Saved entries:
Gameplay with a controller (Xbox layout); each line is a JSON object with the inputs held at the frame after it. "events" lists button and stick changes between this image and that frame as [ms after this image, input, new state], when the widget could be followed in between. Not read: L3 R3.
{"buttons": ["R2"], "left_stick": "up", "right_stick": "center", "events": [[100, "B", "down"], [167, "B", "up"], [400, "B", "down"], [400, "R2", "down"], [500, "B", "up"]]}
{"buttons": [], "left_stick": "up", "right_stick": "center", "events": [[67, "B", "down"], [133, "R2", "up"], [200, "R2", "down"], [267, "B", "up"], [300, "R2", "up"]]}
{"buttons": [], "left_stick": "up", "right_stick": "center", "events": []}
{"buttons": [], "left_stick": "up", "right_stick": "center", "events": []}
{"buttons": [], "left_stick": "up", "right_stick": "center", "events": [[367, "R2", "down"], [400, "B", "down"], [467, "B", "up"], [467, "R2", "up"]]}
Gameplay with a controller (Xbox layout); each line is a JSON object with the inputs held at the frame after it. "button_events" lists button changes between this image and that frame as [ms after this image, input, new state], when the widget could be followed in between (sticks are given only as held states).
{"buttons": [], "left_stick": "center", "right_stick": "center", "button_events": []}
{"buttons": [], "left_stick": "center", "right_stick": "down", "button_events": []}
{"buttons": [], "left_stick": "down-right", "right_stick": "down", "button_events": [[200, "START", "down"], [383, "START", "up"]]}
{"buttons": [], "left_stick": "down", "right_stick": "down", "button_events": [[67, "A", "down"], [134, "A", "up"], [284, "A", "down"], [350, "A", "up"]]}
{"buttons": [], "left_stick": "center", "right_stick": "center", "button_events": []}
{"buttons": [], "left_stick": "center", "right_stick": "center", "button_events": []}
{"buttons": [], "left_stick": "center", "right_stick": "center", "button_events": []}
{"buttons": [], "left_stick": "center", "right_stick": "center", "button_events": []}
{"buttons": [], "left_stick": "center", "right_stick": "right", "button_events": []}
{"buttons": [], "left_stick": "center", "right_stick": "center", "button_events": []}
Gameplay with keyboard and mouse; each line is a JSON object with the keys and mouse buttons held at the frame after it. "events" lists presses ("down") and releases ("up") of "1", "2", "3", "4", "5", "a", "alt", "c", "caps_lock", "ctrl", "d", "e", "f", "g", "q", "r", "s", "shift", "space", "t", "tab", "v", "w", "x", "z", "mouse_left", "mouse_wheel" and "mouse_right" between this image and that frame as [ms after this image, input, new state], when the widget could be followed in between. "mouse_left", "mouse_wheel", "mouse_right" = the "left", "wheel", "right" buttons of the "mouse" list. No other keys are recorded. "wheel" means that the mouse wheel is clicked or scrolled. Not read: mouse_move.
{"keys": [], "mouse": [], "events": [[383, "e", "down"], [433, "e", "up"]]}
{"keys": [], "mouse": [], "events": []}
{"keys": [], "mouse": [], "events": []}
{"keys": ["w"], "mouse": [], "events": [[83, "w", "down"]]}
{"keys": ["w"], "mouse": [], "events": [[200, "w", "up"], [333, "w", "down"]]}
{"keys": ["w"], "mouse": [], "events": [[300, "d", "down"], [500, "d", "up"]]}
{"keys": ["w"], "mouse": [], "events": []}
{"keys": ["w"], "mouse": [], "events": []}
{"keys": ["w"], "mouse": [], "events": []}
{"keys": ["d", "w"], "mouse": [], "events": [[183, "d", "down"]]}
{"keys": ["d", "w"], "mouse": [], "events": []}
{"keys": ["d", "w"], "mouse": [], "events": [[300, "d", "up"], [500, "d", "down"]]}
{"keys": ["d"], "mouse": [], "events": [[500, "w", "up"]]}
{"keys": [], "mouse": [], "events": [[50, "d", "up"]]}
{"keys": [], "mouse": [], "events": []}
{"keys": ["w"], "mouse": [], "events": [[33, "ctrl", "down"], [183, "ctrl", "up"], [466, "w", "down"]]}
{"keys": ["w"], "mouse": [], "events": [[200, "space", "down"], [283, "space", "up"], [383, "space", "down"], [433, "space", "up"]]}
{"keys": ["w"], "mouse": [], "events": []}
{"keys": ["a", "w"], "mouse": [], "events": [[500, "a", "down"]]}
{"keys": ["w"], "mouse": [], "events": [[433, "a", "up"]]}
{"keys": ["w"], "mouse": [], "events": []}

§ What this task involves
Reproduce the data in its entirety, matching each character.

§ Response area
Gameplay with a controller (Xbox layout); each line is a JSON object with the inputs held at the frame after it. "events" lists button and stick changes between this image and that frame as [ms after this image, input, new state], when the widget could be followed in between. Not read: L3 R3.
{"buttons": ["R2"], "left_stick": "up", "right_stick": "center", "events": [[100, "B", "down"], [167, "B", "up"], [400, "B", "down"], [400, "R2", "down"], [500, "B", "up"]]}
{"buttons": [], "left_stick": "up", "right_stick": "center", "events": [[67, "B", "down"], [133, "R2", "up"], [200, "R2", "down"], [267, "B", "up"], [300, "R2", "up"]]}
{"buttons": [], "left_stick": "up", "right_stick": "center", "events": []}
{"buttons": [], "left_stick": "up", "right_stick": "center", "events": []}
{"buttons": [], "left_stick": "up", "right_stick": "center", "events": [[367, "R2", "down"], [400, "B", "down"], [467, "B", "up"], [467, "R2", "up"]]}
Gameplay with a controller (Xbox layout); each line is a JSON object with the inputs held at the frame after it. "button_events" lists button changes between this image and that frame as [ms after this image, input, new state], when the widget could be followed in between (sticks are given only as held states).
{"buttons": [], "left_stick": "center", "right_stick": "center", "button_events": []}
{"buttons": [], "left_stick": "center", "right_stick": "down", "button_events": []}
{"buttons": [], "left_stick": "down-right", "right_stick": "down", "button_events": [[200, "START", "down"], [383, "START", "up"]]}
{"buttons": [], "left_stick": "down", "right_stick": "down", "button_events": [[67, "A", "down"], [134, "A", "up"], [284, "A", "down"], [350, "A", "up"]]}
{"buttons": [], "left_stick": "center", "right_stick": "center", "button_events": []}
{"buttons": [], "left_stick": "center", "right_stick": "center", "button_events": []}
{"buttons": [], "left_stick": "center", "right_stick": "center", "button_events": []}
{"buttons": [], "left_stick": "center", "right_stick": "center", "button_events": []}
{"buttons": [], "left_stick": "center", "right_stick": "right", "button_events": []}
{"buttons": [], "left_stick": "center", "right_stick": "center", "button_events": []}
Gameplay with keyboard and mouse; each line is a JSON object with the keys and mouse buttons held at the frame after it. "events" lists presses ("down") and releases ("up") of "1", "2", "3", "4", "5", "a", "alt", "c", "caps_lock", "ctrl", "d", "e", "f", "g", "q", "r", "s", "shift", "space", "t", "tab", "v", "w", "x", "z", "mouse_left", "mouse_wheel" and "mouse_right" between this image and that frame as [ms after this image, input, new state], when the widget could be followed in between. "mouse_left", "mouse_wheel", "mouse_right" = the "left", "wheel", "right" buttons of the "mouse" list. No other keys are recorded. "wheel" means that the mouse wheel is clicked or scrolled. Not read: mouse_move.
{"keys": [], "mouse": [], "events": [[383, "e", "down"], [433, "e", "up"]]}
{"keys": [], "mouse": [], "events": []}
{"keys": [], "mouse": [], "events": []}
{"keys": ["w"], "mouse": [], "events": [[83, "w", "down"]]}
{"keys": ["w"], "mouse": [], "events": [[200, "w", "up"], [333, "w", "down"]]}
{"keys": ["w"], "mouse": [], "events": [[300, "d", "down"], [500, "d", "up"]]}
{"keys": ["w"], "mouse": [], "events": []}
{"keys": ["w"], "mouse": [], "events": []}
{"keys": ["w"], "mouse": [], "events": []}
{"keys": ["d", "w"], "mouse": [], "events": [[183, "d", "down"]]}
{"keys": ["d", "w"], "mouse": [], "events": []}
{"keys": ["d", "w"], "mouse": [], "events": [[300, "d", "up"], [500, "d", "down"]]}
{"keys": ["d"], "mouse": [], "events": [[500, "w", "up"]]}
{"keys": [], "mouse": [], "events": [[50, "d", "up"]]}
{"keys": [], "mouse": [], "events": []}
{"keys": ["w"], "mouse": [], "events": [[33, "ctrl", "down"], [183, "ctrl", "up"], [466, "w", "down"]]}
{"keys": ["w"], "mouse": [], "events": [[200, "space", "down"], [283, "space", "up"], [383, "space", "down"], [433, "space", "up"]]}
{"keys": ["w"], "mouse": [], "events": []}
{"keys": ["a", "w"], "mouse": [], "events": [[500, "a", "down"]]}
{"keys": ["w"], "mouse": [], "events": [[433, "a", "up"]]}
{"keys": ["w"], "mouse": [], "events": []}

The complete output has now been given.